Scios Announces Study To Address Safety Issues But Results Not Expected For Several Years
In the October 1, 2006 issue of the medical journal Pharmacotherapy is an article which emphasizes the need to resolve the safety issues surrounding the heart failure drug Natrecor (nesiritide). The Medline abstract for "Nesiritide: harmful or harmless?", by MP Dorsch and JE Rodgers, succinctly sets forth the current situation:
Recently, two meta-analyses raised the question of safety with [Natrecor] therapy, specifically an increased risk of renal dysfunction and mortality. Although several studies generated information regarding the potential role of [Natrecor] in various settings, the questions raised by the meta-analyses are concerning. Our hope is that future clinical trials will address the concerns raised and provide a better understanding of the role of [Natrecor] in the management of acute decompensated heart failure. Until these data are available, [Natrecor] use should be limited.

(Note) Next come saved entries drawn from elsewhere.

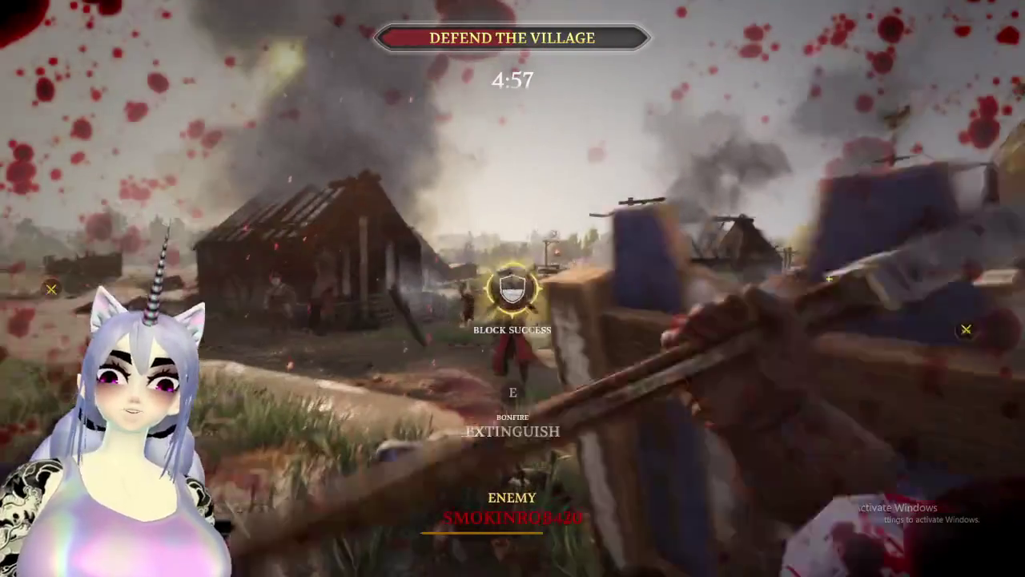
click(512, 288)
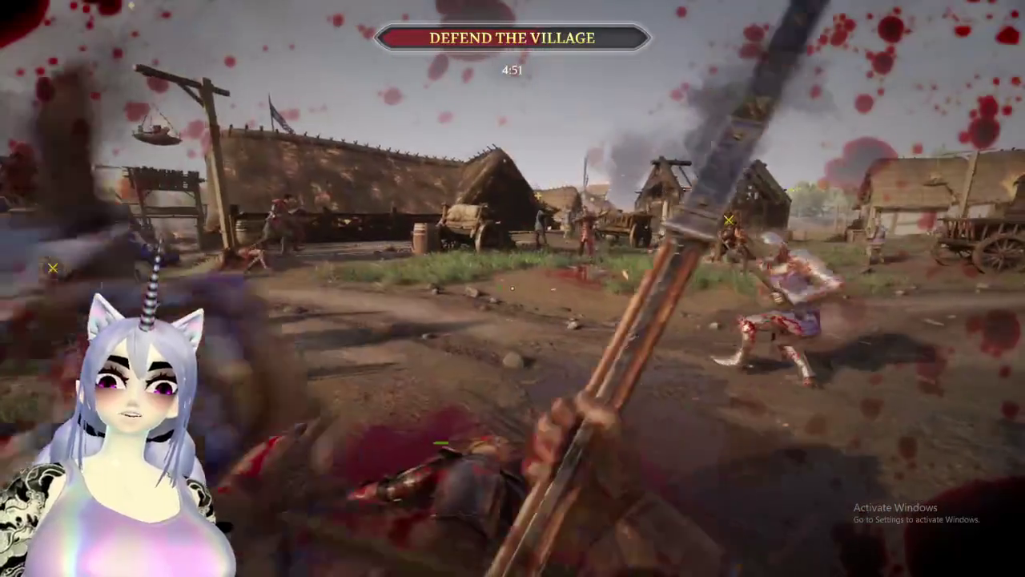
Keep attacking near the bonfire and burning hall, landing a killing overhead strike.
click(513, 289)
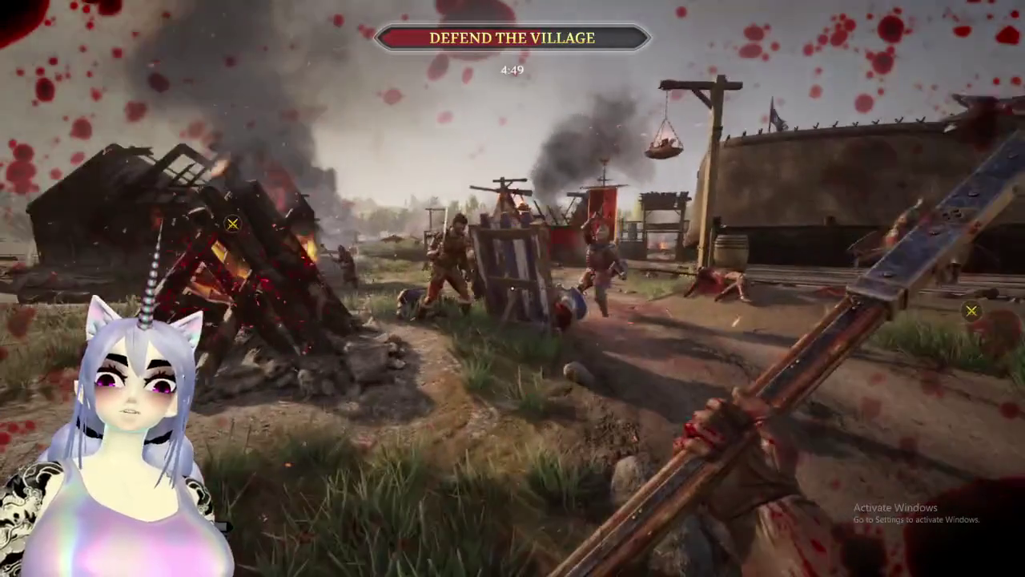
click(512, 288)
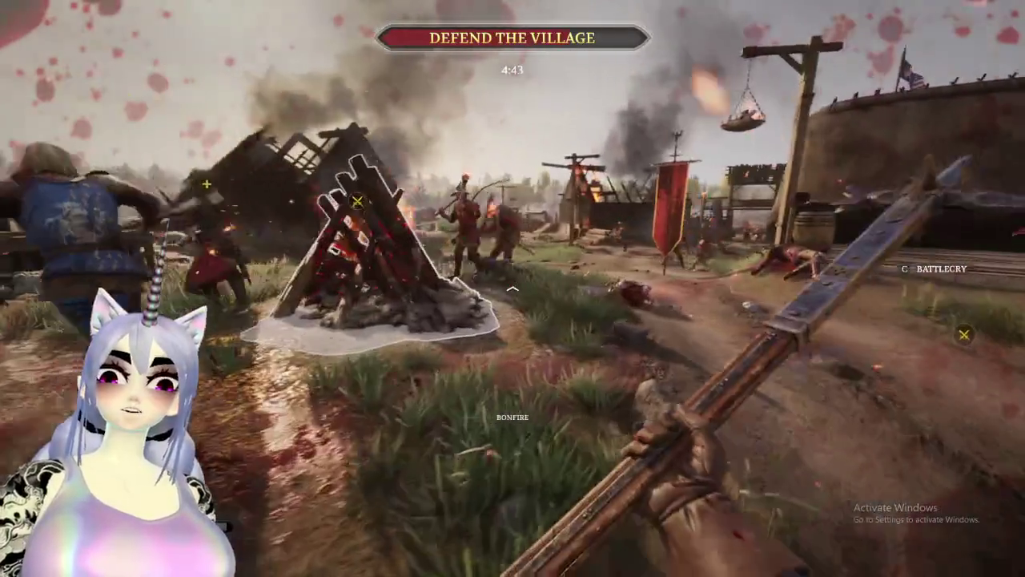
click(513, 289)
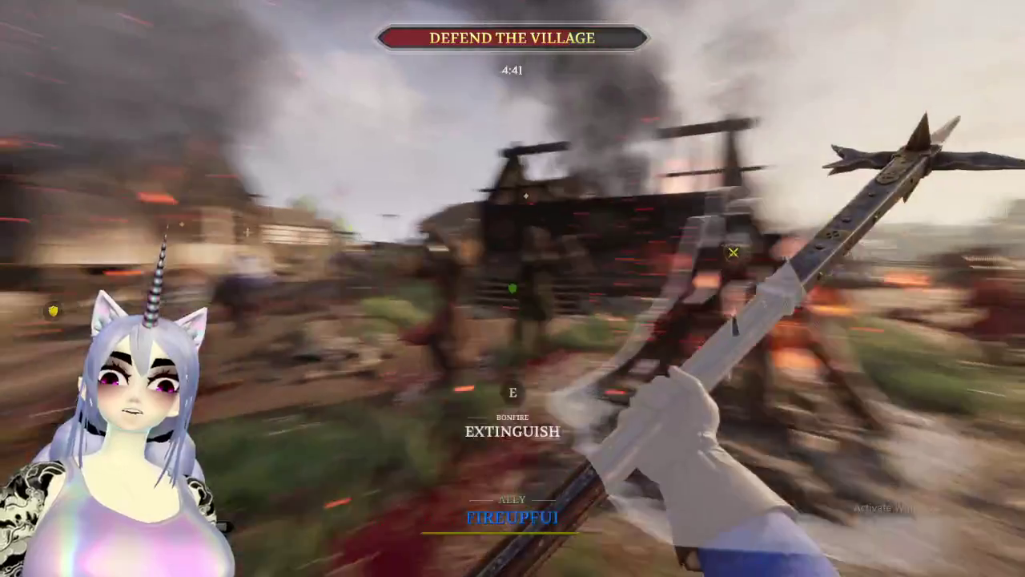
click(513, 288)
click(513, 288)
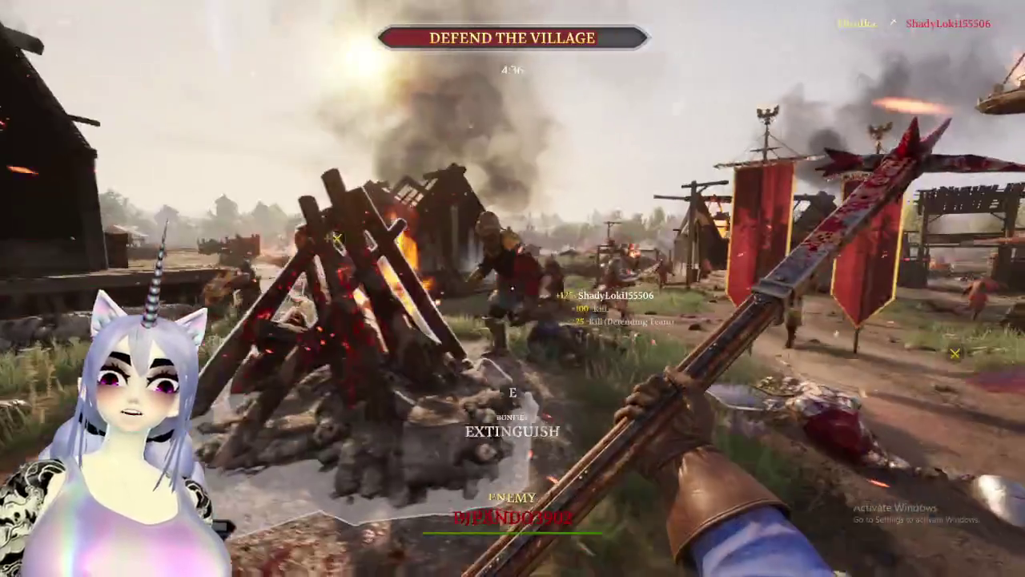
click(512, 288)
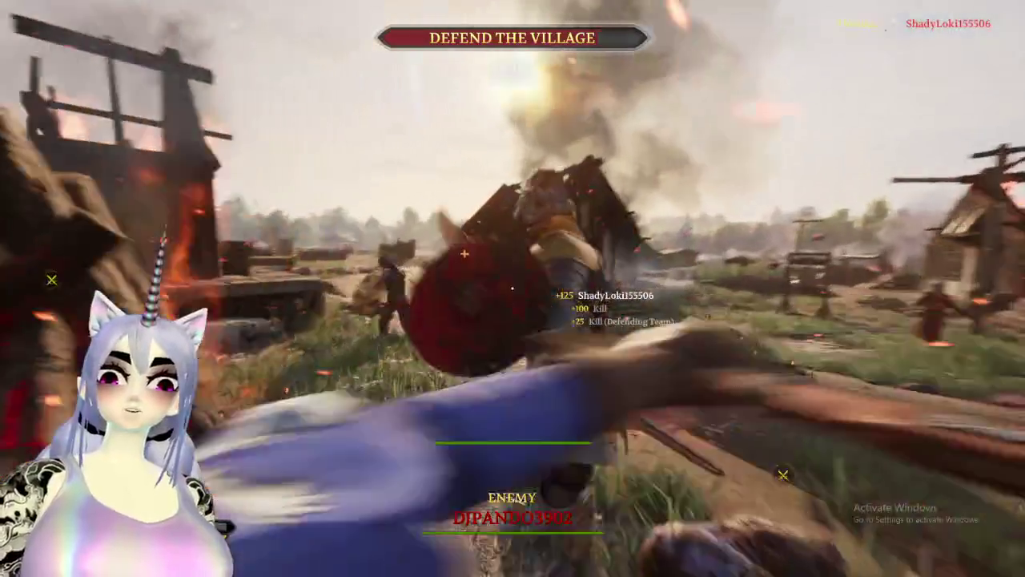
click(512, 288)
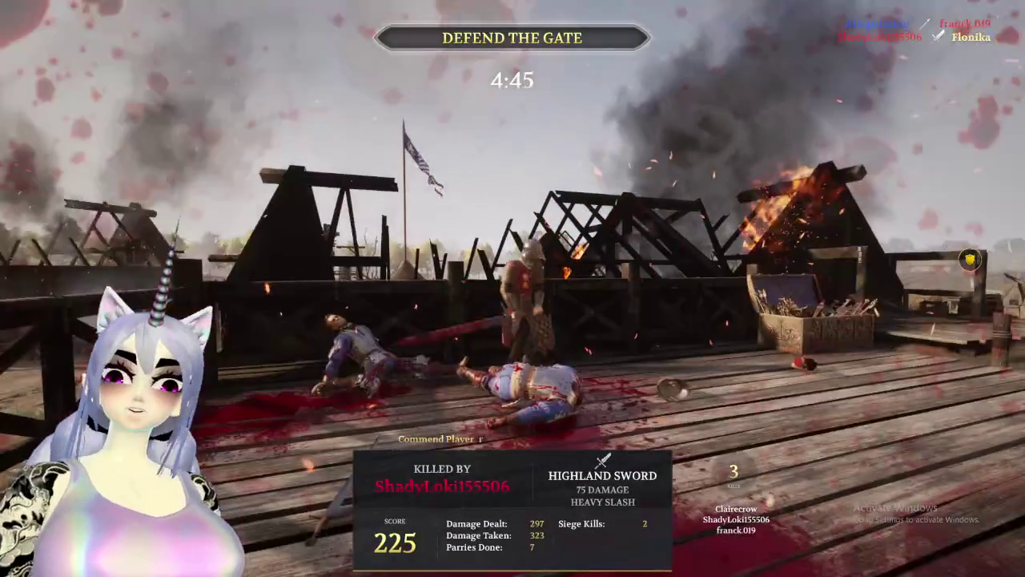
Pick the Vanguard Devastator class from the match menu and return to respawn.
key(Escape)
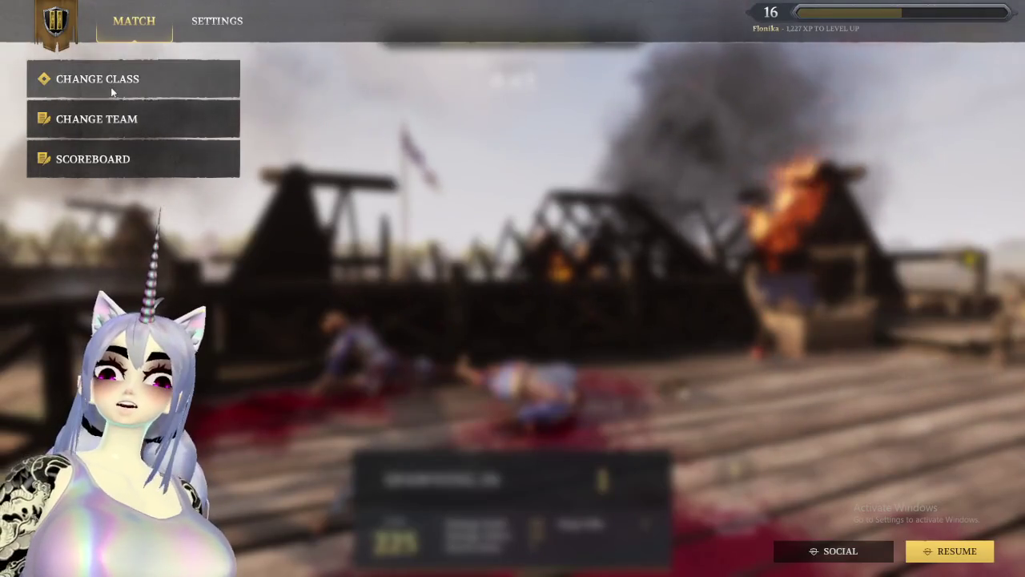
click(113, 88)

As for those two recent studies, Dr. Keith Aaronson, of the University of Michigan, and Dr. Jonathan Sackner-Bernstein, of the New York research firm Clinilabs, re-examined data from two previous clinical trials involving heart drug Natrecor. Their analysis, set forth in the September 26, 2006 edition of the Journal of the American Medical Association, led Aaronson and Sackner-Bernstein to conclude that Natrecor is associated with a significant increased risk of death. According to a September 29 report in the Contra Costa Times, Dr. Sackner-Bernstein reached this conclusion: "There appears to be a very strong association between the use of nesiritide and the risk of death within 30 days".
In the same newspaper article, a spokesperson for Scios -- a unit of the drug company Johnson & Johnson (J&J), which is responsible for Natrecor -- took issue with the assertion by Aaronson and Sackner-Bernstein that there is an increased risk of early mortality in patients who used Natrecor at recommended starting doses.
Coincidentally, earlier in September 2006 Johnson & Johnson had announced the favorable results of a Scios-sponsored study which looked at Natrecor use in 279 heart failure patients who underwent heart bypass surgery. But according to a September 11, 2006 Reuters article, one of the investigators for the Scios study, cardiac surgeon Dr. John Luber, said these results had to be viewed in context. Reuters quoted Dr. Luber as stating "I do not think it is absolute vindication, but I do think it is a light a the end of the tunnel." The Reuters article continued:
[Dr. Luber] said a larger study will be needed to test what patients might best benefit from [Natrecor]....
An independent expert panel had recommended a wider study to evaluate the safety of the drug more than a year ago.
Last week, Scios said it named Duke Clinical Research Institute as the independent research organization that will lead the trial, which the company said will start in the second half of 2007.
In more detail, Robert M. Califf, director of the Duke Clinical Research Institute at Duke University in North Carolina, will lead a Scios-sponsored clinical trial intended to test the safety and efficacy of Natrecor. This announcement came more than 15 months after the call for a study to investigate the issue of whether Natrecor increases the risk of death or kidney failure within 30 days of treatment among patients hospitalized with acute heart failure. According to a September 8, 2006 article in The Wall Street Journal:
The study, whose precise design has yet to be finalized, is expected to first evaluate safety and efficacy at 30 days after treatment. Enrollment of patients -- about half from North America and the rest from elsewhere around the world -- is expected to begin in the first half of next year. Dr. Califf said the first results should be ready in two to three years.
Until the safety issues are resolved, as advised by Dorsch and Rodgers in their article "Nesiritide: harmful or harmless?", it seems that the use of Natrecor should be limited.